The reason we don’t have this now comes down to energy storage.

… the mainspring 2824-2 in a wristwatch only contains 0.3 joules. One may basically view the energy as extensive and fill a volume with mainsprings. The energy stored in these mechanical devices will be 1530 joules per liter. It is just 1.5 kilojoules per liter.

This is tiny compared to the energy stored in gasoline – 35 megajoules per liter which is 20,000 times more concentrated energy than the energy in mainsprings. The energy stored in the same volume of batteries will be comparable to gasoline (because both of them are based on the chemical energy of electronic orbitals), just a little bit lower. Lithium-ion batteries have about 4 megajoules per liter, about 9 times lower than gasoline …
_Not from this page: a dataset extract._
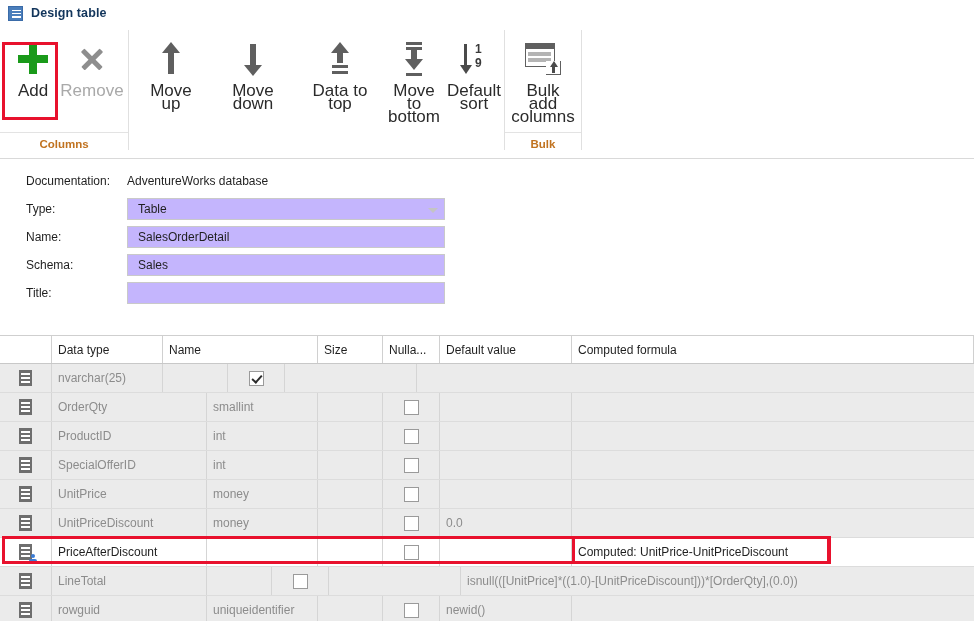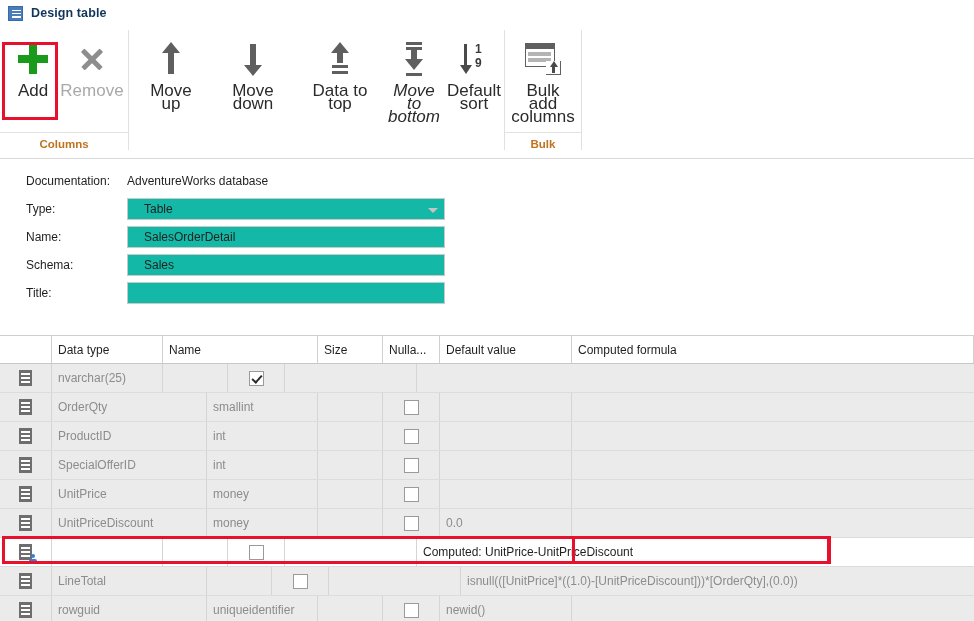"Move to" div.rbtn { font-style: italic -> none }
The metallic pieces start to break when one tries much higher tension. The old clockmakers have tried to take it to the limit. One can’t really reach the chemical energy density by realistic tension because the chemical energy means that the electrons in each atom are already strongly, qualitatively rearranged. A wound up spring means that they’re just “moderately” displaced – a smaller change of each atom. 

Via StackEx (comments)

Do Dracula ant jaws store more force as spring action than is possible with the metals we use to make watch springs? Probably still not enough compared to chemical energy storage.